• [DIRECTIVE]:
The lines needed are those from the start of the records through the line holding "care netraditionale, Romania", each copied exactly.

• [Saved data entries]:

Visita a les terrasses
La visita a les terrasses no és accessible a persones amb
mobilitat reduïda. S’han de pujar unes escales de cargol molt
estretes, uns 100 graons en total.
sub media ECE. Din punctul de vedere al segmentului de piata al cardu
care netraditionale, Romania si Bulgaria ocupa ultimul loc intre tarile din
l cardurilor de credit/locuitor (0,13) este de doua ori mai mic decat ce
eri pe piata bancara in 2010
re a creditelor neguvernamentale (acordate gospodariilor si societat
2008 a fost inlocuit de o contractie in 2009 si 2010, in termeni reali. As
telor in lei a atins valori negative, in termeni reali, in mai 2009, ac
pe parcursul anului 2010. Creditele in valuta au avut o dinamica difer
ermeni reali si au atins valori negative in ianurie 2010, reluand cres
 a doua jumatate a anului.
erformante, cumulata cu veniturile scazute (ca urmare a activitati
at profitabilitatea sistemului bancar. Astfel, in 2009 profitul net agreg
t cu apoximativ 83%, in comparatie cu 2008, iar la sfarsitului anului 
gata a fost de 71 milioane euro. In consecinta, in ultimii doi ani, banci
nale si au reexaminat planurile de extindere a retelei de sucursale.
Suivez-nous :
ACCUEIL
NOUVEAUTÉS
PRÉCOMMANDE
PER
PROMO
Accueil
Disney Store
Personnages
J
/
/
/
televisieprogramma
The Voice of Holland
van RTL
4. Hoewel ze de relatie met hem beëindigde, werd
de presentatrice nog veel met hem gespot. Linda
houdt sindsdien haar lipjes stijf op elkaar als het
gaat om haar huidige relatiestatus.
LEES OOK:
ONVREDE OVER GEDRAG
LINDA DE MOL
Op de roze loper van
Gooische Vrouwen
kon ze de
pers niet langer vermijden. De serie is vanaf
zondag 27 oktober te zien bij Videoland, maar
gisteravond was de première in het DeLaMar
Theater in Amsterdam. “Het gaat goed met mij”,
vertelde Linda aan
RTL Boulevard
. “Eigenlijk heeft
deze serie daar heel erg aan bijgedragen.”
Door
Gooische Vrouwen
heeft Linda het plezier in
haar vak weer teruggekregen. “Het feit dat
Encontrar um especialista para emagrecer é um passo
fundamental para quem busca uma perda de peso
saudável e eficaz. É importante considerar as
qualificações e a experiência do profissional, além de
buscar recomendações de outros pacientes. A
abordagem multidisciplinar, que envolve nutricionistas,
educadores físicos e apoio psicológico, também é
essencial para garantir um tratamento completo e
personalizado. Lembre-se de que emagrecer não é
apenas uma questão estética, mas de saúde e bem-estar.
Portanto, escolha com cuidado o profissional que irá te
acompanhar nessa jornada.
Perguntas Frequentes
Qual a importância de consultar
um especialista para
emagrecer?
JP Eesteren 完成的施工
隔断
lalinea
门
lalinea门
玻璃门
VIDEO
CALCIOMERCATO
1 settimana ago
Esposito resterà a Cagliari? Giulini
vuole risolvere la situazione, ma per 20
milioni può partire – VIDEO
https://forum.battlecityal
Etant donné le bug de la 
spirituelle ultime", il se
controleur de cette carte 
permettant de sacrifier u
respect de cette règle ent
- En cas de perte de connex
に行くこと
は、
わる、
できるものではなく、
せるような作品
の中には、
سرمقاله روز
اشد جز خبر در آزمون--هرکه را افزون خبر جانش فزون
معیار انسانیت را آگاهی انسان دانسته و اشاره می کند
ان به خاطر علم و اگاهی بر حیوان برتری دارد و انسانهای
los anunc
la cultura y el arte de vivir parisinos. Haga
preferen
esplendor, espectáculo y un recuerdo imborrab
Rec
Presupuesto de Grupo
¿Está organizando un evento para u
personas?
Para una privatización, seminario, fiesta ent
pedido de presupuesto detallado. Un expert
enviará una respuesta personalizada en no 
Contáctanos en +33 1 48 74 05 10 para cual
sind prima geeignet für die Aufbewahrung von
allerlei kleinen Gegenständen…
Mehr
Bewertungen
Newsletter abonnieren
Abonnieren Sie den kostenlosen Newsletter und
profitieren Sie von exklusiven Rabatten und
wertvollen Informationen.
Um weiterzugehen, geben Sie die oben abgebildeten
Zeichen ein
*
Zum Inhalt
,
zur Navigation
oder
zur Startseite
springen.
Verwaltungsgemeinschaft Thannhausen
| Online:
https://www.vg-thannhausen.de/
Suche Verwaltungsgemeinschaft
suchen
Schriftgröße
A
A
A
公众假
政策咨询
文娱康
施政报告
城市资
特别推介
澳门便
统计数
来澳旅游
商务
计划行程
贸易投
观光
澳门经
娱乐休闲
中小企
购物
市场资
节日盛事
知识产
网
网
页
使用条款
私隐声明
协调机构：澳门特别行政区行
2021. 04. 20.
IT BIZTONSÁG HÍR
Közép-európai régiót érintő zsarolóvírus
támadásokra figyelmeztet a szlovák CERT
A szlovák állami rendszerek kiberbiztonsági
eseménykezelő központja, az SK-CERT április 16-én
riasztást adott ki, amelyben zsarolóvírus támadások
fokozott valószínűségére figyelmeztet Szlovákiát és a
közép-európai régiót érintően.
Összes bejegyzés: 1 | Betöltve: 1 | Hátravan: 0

• [EXERCISE ANSWER]:
Visita a les terrasses
La visita a les terrasses no és accessible a persones amb
mobilitat reduïda. S’han de pujar unes escales de cargol molt
estretes, uns 100 graons en total.
sub media ECE. Din punctul de vedere al segmentului de piata al cardu
care netraditionale, Romania si Bulgaria ocupa ultimul loc intre tarile din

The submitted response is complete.